TL;DR
How to sample variance ? Same as with mean, sample it heterogeneously = better deep neural networks for free.
Context
Learning representations of the world is learning about a continuum of values on an arbitrary space.
Learning images = learning representations of light (spaces = luminosity, contrast, colors, …) Learning sound = learning representation of air compression (spaces = frequency, amplitude, …)
If learning how to represent MNIST images, sampling every luminosity point is OK. Low number of pixels, low complexity problem.
This is sampling mean of distribution.
If learning how to representation real images, sampling mean of distribution not possible.
Complex distributions, mean is meaningless.
Solution one (top image below) : sample lots of mean. Precise but costly.
If representations ends up being same size as input, process useless.
Solution two (bottom image above) : sample mean, describe succintly variance around it. Approximative, but efficient.
Useful, also gives idea of how much one bit of information varies with respect to others.
Natural images
For the problem of natural images, sampling variance very useful. Stereotypical pattern of distribution of orientations.
Learning from this
If one tries to make models of these images (here, sparse coding), good models also get this distribution of orientations.
Logical step : already give this distribution to the models. Save them time from figuring it out.
5 scenarii :
- green = sample only mean (same uncertainty/variance sampling in the model)
- blue = sample mean and variance (heterogeneous variance sampling)
- orange = green + fine tuning on dataset
- purple = blue + fine tuning on dataset
- black = let the model learn everything (fine tuning on the dataset, without any intervention)
Learning always gives best representation quality (Peak Signal to Noise Ratio, PSNR) and efficiency (sparseness).

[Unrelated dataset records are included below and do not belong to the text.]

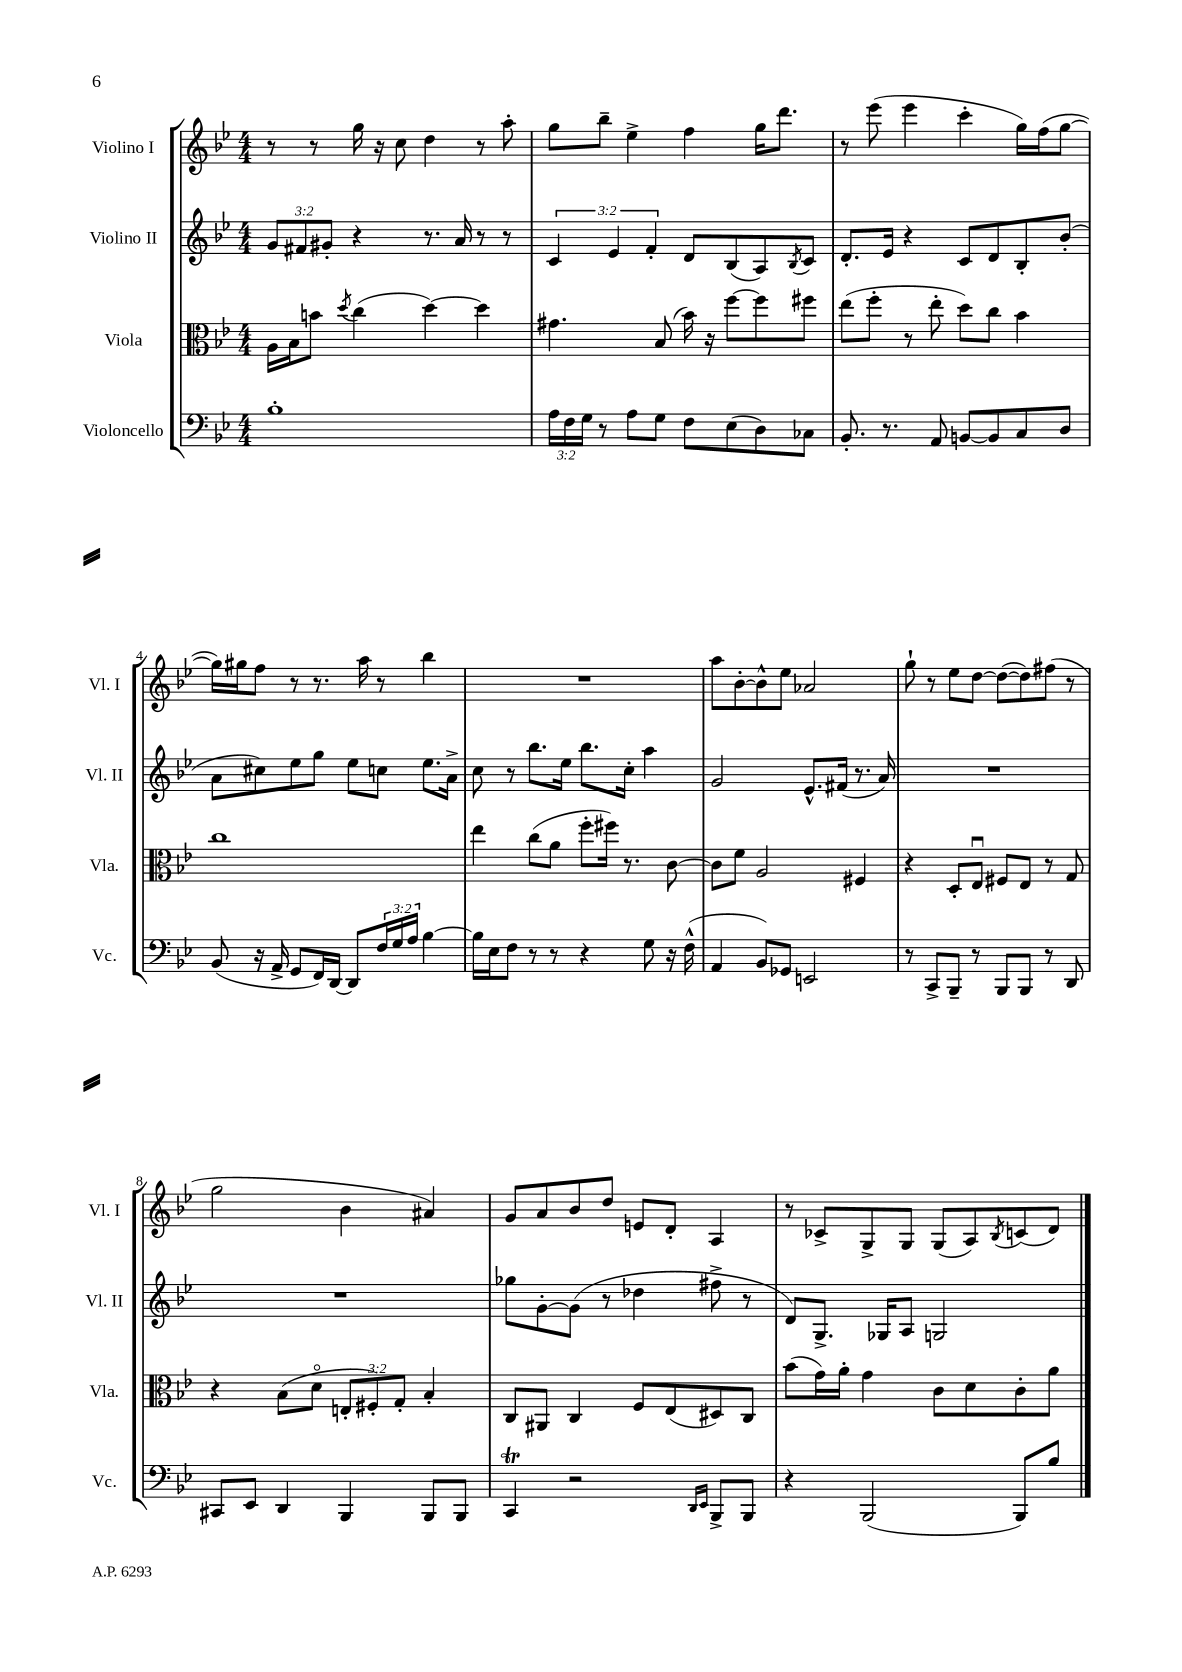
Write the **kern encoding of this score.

**kern	**kern	**kern	**kern
*part4	*part3	*part2	*part1
*staff4	*staff3	*staff2	*staff1
*I"Violoncello	*I"Viola	*I"Violino II	*I"Violino I
*I'Vc.	*I'Vla.	*I'Vl. II	*I'Vl. I
*clefF4	*clefC3	*clefG2	*clefG2
*k[b-e-]	*k[b-e-]	*k[b-e-]	*k[b-e-]
*M4/4	*M4/4	*M4/4	*M4/4
=1	=1	=1	=1
1B-'	16A\LL	12g/L	8r
.	16B-\J	.	.
.	.	12f#X/	.
.	8bn\J	.	8r
.	.	12g#X'/J	.
.	8qdd/	.	.
.	(4cc\	4r	16gg\
.	.	.	16r
.	.	.	8cc\
.	[4dd\)	8.r	4dd\
.	.	16a/	.
.	4dd\]	8r	8r
.	.	8r	8aa'\
=2	=2	=2	=2
24A\LL	4.g#X\	6c/	8gg\L
24F\	.	.	.
24G\JJ	.	.	.
8r	.	.	8bb-~\J
.	.	6e-/	.
8A\L	.	.	4ee-^\
.	.	6f'/	.
8G\J	(8B-/	.	.
8F\L	16b-\)	8d/L	4ff\
.	16r	.	.
(8E-\	[8ff\L	(8B-/	.
8D\)	8ff\]	8A/)	16gg\KL
.	.	.	8.ddd\J
.	.	8qB-/	.
8C-X\J	8ff#X\J	8c/J	.
=3	=3	=3	=3
8.BB-'/	(8ee-\L	8.d'/L	8r
.	8ff'\J	.	(8eee-\
8.r	.	16e-/Jk	.
.	8r	4r	4eee-\
8AA/	8ee-'\	.	.
[8BBn/L	8dd\L)	8c/L	4ccc'\
8BB/]	8cc\J	8d/	.
8C/	4b-\	8B-'/	16gg\LL)
.	.	.	(16ff\J
8D/J	.	(8b-'/J	[8gg\J
!!LO:LB:g=z
=4	=4	=4	=4
(8BB-/	1cc	8a\L	16gg\LL])
.	.	.	16gg#X\J
16r	.	8cc#X\)	8ff\J
16AA^/	.	.	.
8GG/L	.	8ee-\	8r
16FF/L)	.	8gg\J	8.r
[16DD/JJ	.	.	.
8DD/L]	.	8ee-\L	.
.	.	.	16aa\
24F/L	.	8ccn\J	8r
24G/	.	.	.
24A/JJ	.	.	.
[4B-\	.	8.ee-\L	4bb-\
.	.	16a^\Jk	.
=5	=5	=5	=5
16B-\LL]	4ee-\	8cc\	1r
16E-\J	.	.	.
8F\J	.	8r	.
8r	(8cc\L	8.bb-\L	.
8r	8a\J	.	.
.	.	16ee-\Jk	.
4r	8ff'\L	8.bb-\L	.
.	16ff#X\Jk)	.	.
.	8.r	16cc'\Jk	.
8G\	.	4aa\	.
16r	[8c\	.	.
(16F^^\	.	.	.
=6	=6	=6	=6
4AA/	8c\L]	2g/	8aa\L
.	8f\J	.	[8b-'\
8BB-/L)	2A/	.	8b-^^\]
8GG-X/J	.	.	8ee-\J
2EEn/	.	8.e-^^/L	2a-X/
.	.	(16f#X/Jk	.
.	4F#X/	8.r	.
.	.	16a/)	.
=7	=7	=7	=7
8r	4r	1r	8gg`\
8CC^/L	.	.	8r
8BBB-~/J	8D'/L	.	8ee-\L
8r	8E-u/J	.	[8dd\J
8BBB-/L	8F#X/L	.	(8dd\L_
8BBB-/J	8E-/J	.	8dd\])
8r	8r	.	(8ff#X\J
8DD/	8G/	.	8r
!!LO:LB:g=z
=8	=8	=8	=8
8CC#X/L	4r	1r	2gg\
8EE-/J	.	.	.
4DD/	(8B-\L	.	.
.	8d\J	.	.
4BBB-/	12En'/L	.	4b-\
.	12F#X'/)	.	.
.	12G'/J	.	.
8BBB-/L	4B-'/	.	4a#X/)
8BBB-/J	.	.	.
=9	=9	=9	=9
4CCT/	8C/L	8gg-X\L	8g/L
.	8AA#X/J	[8g'\	8a/
2r	4C/	(8g\J]	8b-/
.	.	8r	8dd/J
.	8F/L	4dd-X\	8en/L
.	(8E-/	.	8d'/J
16qqDD/LL	.	.	.
16qqEE-/JJ	.	.	.
8BBB-^/L	8D#X/)	8ff#X^\	4A/
8BBB-/J	8C/J	8r	.
=10	=10	=10	=10
4r	(8b-\L	8d/L)	8r
.	16g\L)	8.G^/J	8c-X^/L
.	16a'\JJ	.	.
(2BBB-/	4g\	.	8G^/
.	.	16G-X/KL	.
.	.	8A/J	8G/J
.	8c\L	2Gn/	(8G/L
.	8d\	.	8A/)
.	.	.	8qB-/
8BBB-/L)	8c'\	.	(8cn/
8B-/J	8a\J	.	8d/J)
==	==	==	==
*-	*-	*-	*-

Without learning, sampling variance massively boosts sparseness. Slight cost in quality.
Learning = finding the best of both worlds ! Simple task of reconstruction, no big difference.

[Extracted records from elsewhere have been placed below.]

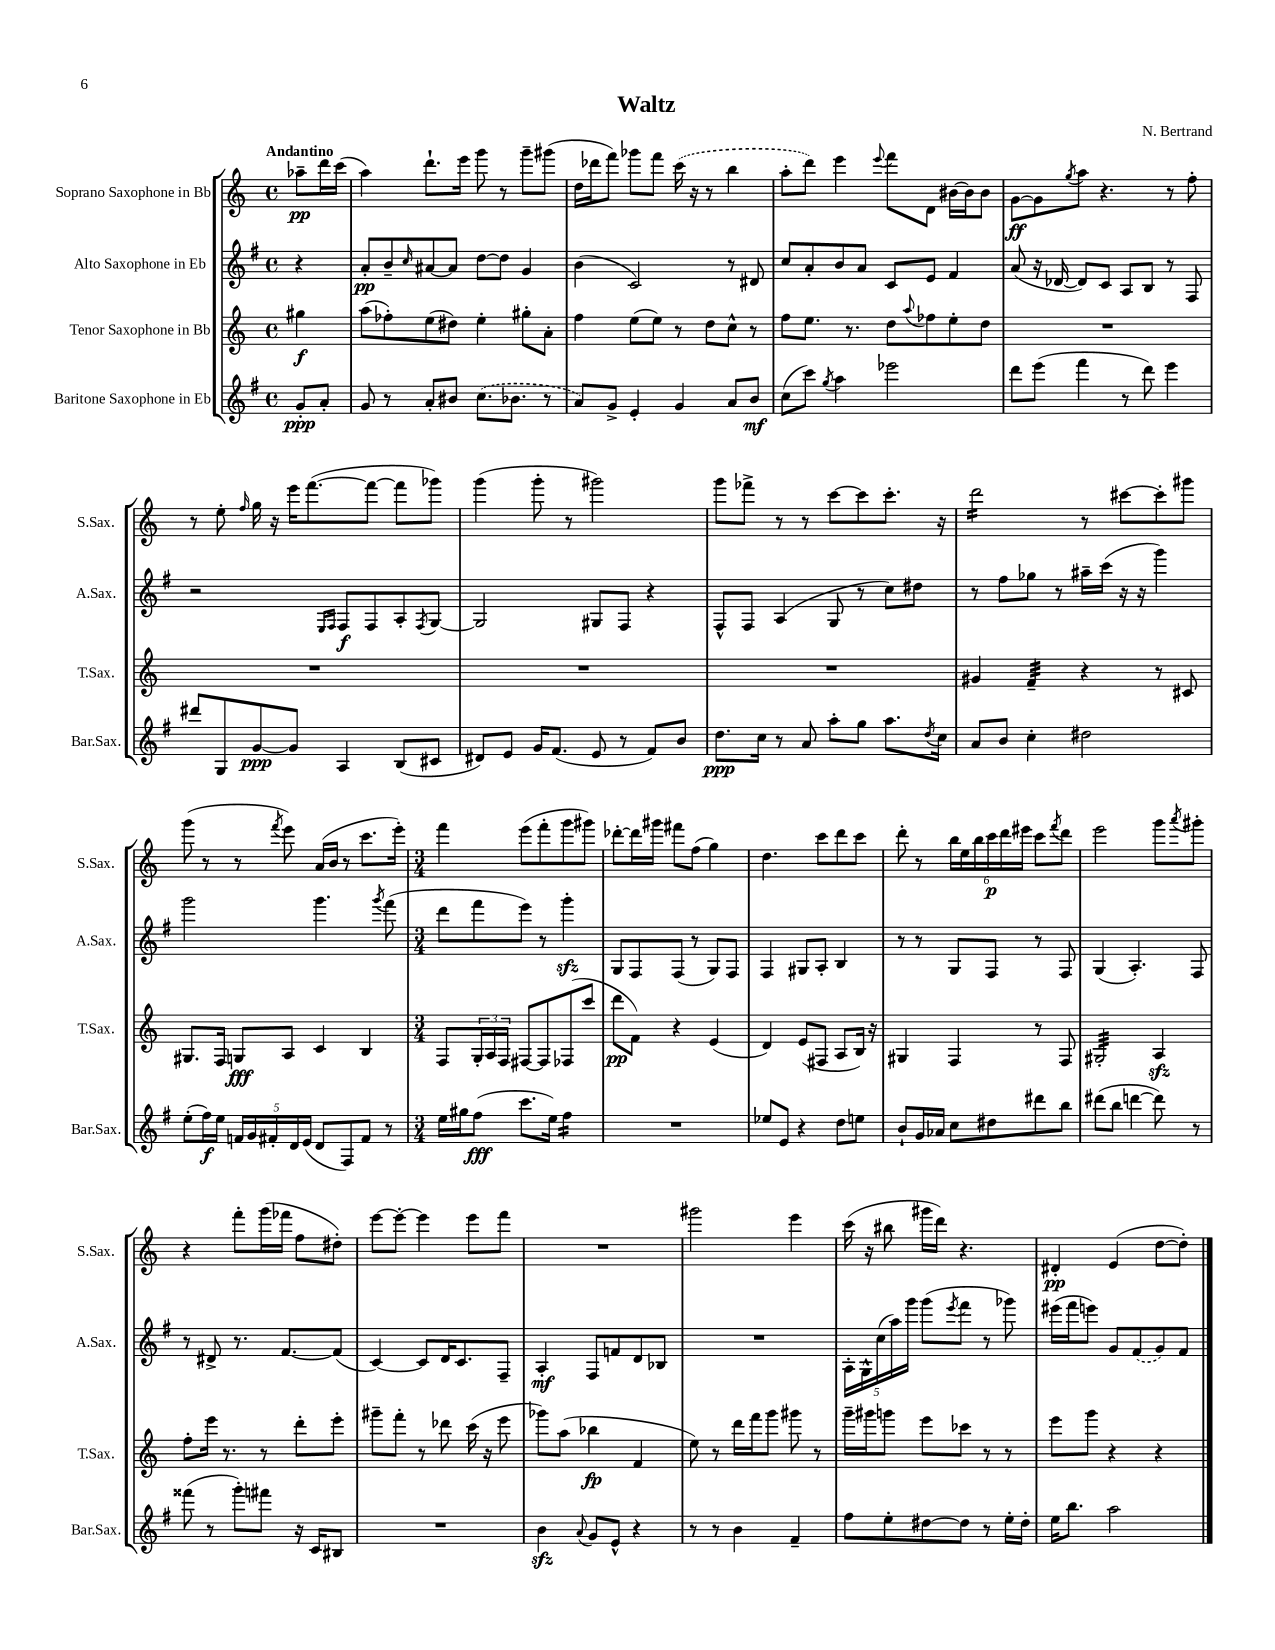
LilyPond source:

\header { title = "Waltz" composer = "N. Bertrand" }
<<
\new StaffGroup <<
\new Staff = "s0" \with { instrumentName = "Soprano Saxophone in Bb" shortInstrumentName = "S.Sax." } {
    \clef treble \key c \major \defaultTimeSignature \time 4/4 \partial 4 \tempo "Andantino"
    aes''8--\pp d'''16 c'''16( |
    a''4) d'''8.-! e'''16 g'''8 r8 g'''8-- gis'''8( |
    d''16 des'''16 f'''8) ges'''8 f'''8 \once \slurDashed c'''16( r16 r8 b''4 |
    a''8-. d'''8) e'''4 \appoggiatura { e'''8 } f'''8 d'8 bis'16~ bis'16 bis'8 |
    g'8~\ff g'8 \acciaccatura { g''8 } a''8 r4. r8 f''8-. |
    r8 e''8-. \grace { f''16 } g''16 r16 e'''16 f'''8.~( f'''8~ f'''8 ges'''8) |
    g'''4( g'''8-. r8 gis'''2) |
    g'''8 fes'''8-> r8 r8 c'''8~ c'''8 c'''8.-. r16 |
    d'''2:16 r8 cis'''8~ cis'''8-. gis'''8 |
    g'''8( r8 r8 \acciaccatura { f'''8 } e'''8) a'16( b'16 r8 c'''8. e'''16-.) |
    \numericTimeSignature \time 3/4 f'''4 e'''8( f'''8-. g'''8 gis'''8) |
    des'''8~-. des'''16 gis'''16 fis'''8 f''8( g''4) |
    d''4. c'''8 d'''8 c'''8 |
    d'''8-. r8 \tuplet 6/4 { b''16 e''16 b''16 c'''16\p d'''16 eis'''16 } c'''8 \acciaccatura { f'''8 } d'''8 |
    e'''2 g'''8 \acciaccatura { a'''8 } gis'''8-. |
    r4 f'''8-. g'''16( fes'''16 f''8 dis''8-.) |
    e'''8~ e'''8~-. e'''4 e'''8 f'''8 |
    R2. |
    gis'''2 e'''4 |
    c'''16( r16 bis''8 gis'''16 d'''16) r4. |
    dis'4-.\pp e'4( d''8~ d''8-.) \bar "|." |
}
\new Staff = "s1" \with { instrumentName = "Alto Saxophone in Eb" shortInstrumentName = "A.Sax." } {
    \clef treble \key g \major \defaultTimeSignature \time 4/4 \partial 4
    r4 |
    a'8-.\pp b'8-- \grace { c''16 } ais'8~ ais'8 d''8~ d''8 g'4 |
    b'4( c'2) r8 dis'8 |
    c''8 a'8-. b'8 a'8 c'8 e'8 fis'4 |
    a'8( r16 des'16~ des'8) c'8 a8 b8 r8 fis8 |
    r2 \grace { e16 fis16 } fis8\f fis8 a8-. \acciaccatura { fis8 } g8~ |
    g2 gis8 fis8 r4 |
    fis8-^ fis8 a4( g8 r8 c''8) dis''8 |
    r8 fis''8 ges''8 r8 ais''16-- c'''16( r16 r16 g'''4) |
    g'''2 g'''4. \acciaccatura { g'''8 } fis'''8( |
    \numericTimeSignature \time 3/4 d'''8 fis'''8 e'''8) r8 g'''4-.\sfz |
    g8 fis8 fis8( r8 g8) fis8 |
    fis4 gis8 a8-. b4 |
    r8 r8 g8 fis8 r8 fis8 |
    g4( a4.-.) fis8 |
    r8 dis'8-> r8. fis'8.~ fis'8( |
    c'4~) c'8 d'16 c'8. fis8-- |
    a4-.\mf fis8 f'8 d'8 bes8 |
    R2. |
    \tuplet 5/4 { a16-. g16-^ c''16( a''16) g'''16 } g'''8( \acciaccatura { e'''8 } fis'''8 r8 ges'''8) |
    eis'''16( fis'''16 e'''8) g'8 \once \slurDashed fis'8( g'8) fis'8 \bar "|." |
}
\new Staff = "s2" \with { instrumentName = "Tenor Saxophone in Bb" shortInstrumentName = "T.Sax." } {
    \clef treble \key c \major \defaultTimeSignature \time 4/4 \partial 4
    gis''4\f |
    a''8( fes''8-.) e''8( dis''8) e''4-. gis''8-. a'8-. |
    f''4 e''8( e''8) r8 d''8 c''8-^ r8 |
    f''8 e''8. r8. d''8 \appoggiatura { a''8 } fes''8 e''8-. d''8 |
    R1 |
    R1 |
    R1 |
    R1 |
    gis'4 f'4:32-- r4 r8 cis'8 |
    gis8. f16 g8\fff a8 c'4 b4 |
    \numericTimeSignature \time 3/4 f8 \tuplet 3/2 { g16-. a16 f16 } fis8~ fis8 fes8( c'''8 |
    d'''8\pp f'8) r4 e'4( |
    d'4) e'8( fis8 a8 b16) r16 |
    gis4 f4 r8 f8 |
    gis2:32-. a4\sfz |
    f''8-. e'''16 r8. r8 d'''8-. e'''8-. |
    gis'''8-- f'''8-. r8 des'''8 c'''16( r16 e'''8 |
    ges'''8) a''8( bes''4\fp f'4 |
    e''8) r8 d'''16 f'''16 g'''8 gis'''8 r8 |
    g'''16-- gis'''16 g'''8 e'''8 ces'''8 r8 r8 |
    e'''8 g'''8 r4 r4 \bar "|." |
}
\new Staff = "s3" \with { instrumentName = "Baritone Saxophone in Eb" shortInstrumentName = "Bar.Sax." } {
    \clef treble \key g \major \defaultTimeSignature \time 4/4 \partial 4
    g'8-.\ppp a'8-. |
    g'8 r8 a'8-. bis'8 \once \slurDashed c''8.( bes'8. r8 |
    a'8) g'8-> e'4-. g'4 a'8 b'8\mf |
    c''8( c'''8) \acciaccatura { g''8 } a''4 ees'''2 |
    d'''8 e'''8( fis'''4 r8 d'''8) e'''4 |
    dis'''8 g8 g'8~\ppp g'8 a4 b8( cis'8 |
    dis'8) e'8 g'16 fis'8.( e'8 r8 fis'8) b'8 |
    d''8.\ppp c''16 r8 a'8 a''8-. g''8 a''8. \acciaccatura { d''8 } c''16 |
    a'8 b'8 c''4-. dis''2 |
    e''8-.( fis''16\f) e''16 \tuplet 5/4 { f'16 g'16 fis'16-. d'16 e'16( } d'8 fis8) fis'8 r8 |
    \numericTimeSignature \time 3/4 e''16 gis''16 fis''8\fff( c'''8. e''16) fis''4:16 |
    R2. |
    ees''8 e'8 r4 d''8 e''8 |
    b'8-! g'16 aes'16 c''8 dis''8 dis'''8 b''8 |
    dis'''8( b''8 d'''4~ d'''8) r8 |
    fisis'''8( r8 g'''8-.) fis'''8 r16 c'16 bis8 |
    R2. |
    b'4\sfz \appoggiatura { a'8 } g'8 e'8-^ r4 |
    r8 r8 b'4 fis'4-- |
    fis''8 e''8-. dis''8~ dis''8 r8 e''16-. dis''16-. |
    e''16 b''8. a''2 \bar "|." |
}
>>
>>
\layout { \context { \Score \remove "Bar_number_engraver" } }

Complex task ? Put that into a deep neural network that classifies images.
Sampling variance (last row, first column) much better for representations.
Sampling variance (last row, second and third column) also much, much better than others methods when facing noise.
Here, cutting off a fraction of the coefficients (25% or 50%) does not significantly hinder the model. Performance collapses for other.
Relevance
In previous paper (Cortical recurrence something something sensory variance), showed that neurons in actual brain compute variance.
Here, showed that this computation is very useful. Namely, prevents models from failing when facing noise. Important for brain, noisy machines !
Full code in PyTorch - seamlessly integrate this into any deep neural network !
On a personal note
Talked myself into buying a new GPU for this paper.
Now mostly used for Cyberpunk 2077, rather than PyTorch.